■ WHAT IS NEEDED:
If a picture appears among the records, leave it out and set down everything else exactly as it stands.
*** Opening DATA IN THIS EXERCISE ***
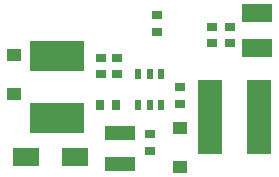
<source format=gtp>
G04*
G04 #@! TF.GenerationSoftware,Altium Limited,Altium Designer,19.0.15 (446)*
G04*
G04 Layer_Color=8421504*
%FSTAX24Y24*%
%MOIN*%
G70*
G01*
G75*
%ADD16R,0.0335X0.0295*%
%ADD17R,0.0354X0.0315*%
%ADD18R,0.1024X0.0591*%
%ADD19R,0.1024X0.0472*%
%ADD20R,0.1811X0.0984*%
%ADD21R,0.0866X0.0591*%
%ADD22R,0.0295X0.0335*%
%ADD23R,0.0217X0.0374*%
%ADD24R,0.0846X0.2480*%
%ADD25R,0.0472X0.0394*%
D16*
X071657Y045893D02*
D03*
Y046444D02*
D03*
X068488Y044857D02*
D03*
Y045409D02*
D03*
X067937Y044857D02*
D03*
Y045409D02*
D03*
D17*
X069807Y046286D02*
D03*
Y046838D02*
D03*
X072248Y046444D02*
D03*
Y045893D02*
D03*
X069571Y04231D02*
D03*
Y042861D02*
D03*
X070594Y044436D02*
D03*
Y043885D02*
D03*
D18*
X073153Y045735D02*
D03*
Y046916D02*
D03*
D19*
X068586Y041857D02*
D03*
Y04292D02*
D03*
D20*
X0665Y04546D02*
D03*
Y043412D02*
D03*
D21*
X06709Y042113D02*
D03*
X065437D02*
D03*
D22*
X068468Y043846D02*
D03*
X067917D02*
D03*
D23*
X069945Y044869D02*
D03*
X069571D02*
D03*
X069197D02*
D03*
Y043846D02*
D03*
X069571D02*
D03*
X069945D02*
D03*
D24*
X071588Y043452D02*
D03*
X073222D02*
D03*
D25*
X070594Y043079D02*
D03*
Y041778D02*
D03*
X065043Y04552D02*
D03*
Y044219D02*
D03*
M02*

</source>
*** Closing DATA IN THIS EXERCISE ***
■ RESPONSE FOR THIS EXERCISE:
<source format=gtp>
G04*
G04 #@! TF.GenerationSoftware,Altium Limited,Altium Designer,19.0.15 (446)*
G04*
G04 Layer_Color=8421504*
%FSTAX24Y24*%
%MOIN*%
G70*
G01*
G75*
%ADD16R,0.0335X0.0295*%
%ADD17R,0.0354X0.0315*%
%ADD18R,0.1024X0.0591*%
%ADD19R,0.1024X0.0472*%
%ADD20R,0.1811X0.0984*%
%ADD21R,0.0866X0.0591*%
%ADD22R,0.0295X0.0335*%
%ADD23R,0.0217X0.0374*%
%ADD24R,0.0846X0.2480*%
%ADD25R,0.0472X0.0394*%
D16*
X071657Y045893D02*
D03*
Y046444D02*
D03*
X068488Y044857D02*
D03*
Y045409D02*
D03*
X067937Y044857D02*
D03*
Y045409D02*
D03*
D17*
X069807Y046286D02*
D03*
Y046838D02*
D03*
X072248Y046444D02*
D03*
Y045893D02*
D03*
X069571Y04231D02*
D03*
Y042861D02*
D03*
X070594Y044436D02*
D03*
Y043885D02*
D03*
D18*
X073153Y045735D02*
D03*
Y046916D02*
D03*
D19*
X068586Y041857D02*
D03*
Y04292D02*
D03*
D20*
X0665Y04546D02*
D03*
Y043412D02*
D03*
D21*
X06709Y042113D02*
D03*
X065437D02*
D03*
D22*
X068468Y043846D02*
D03*
X067917D02*
D03*
D23*
X069945Y044869D02*
D03*
X069571D02*
D03*
X069197D02*
D03*
Y043846D02*
D03*
X069571D02*
D03*
X069945D02*
D03*
D24*
X071588Y043452D02*
D03*
X073222D02*
D03*
D25*
X070594Y043079D02*
D03*
Y041778D02*
D03*
X065043Y04552D02*
D03*
Y044219D02*
D03*
M02*

</source>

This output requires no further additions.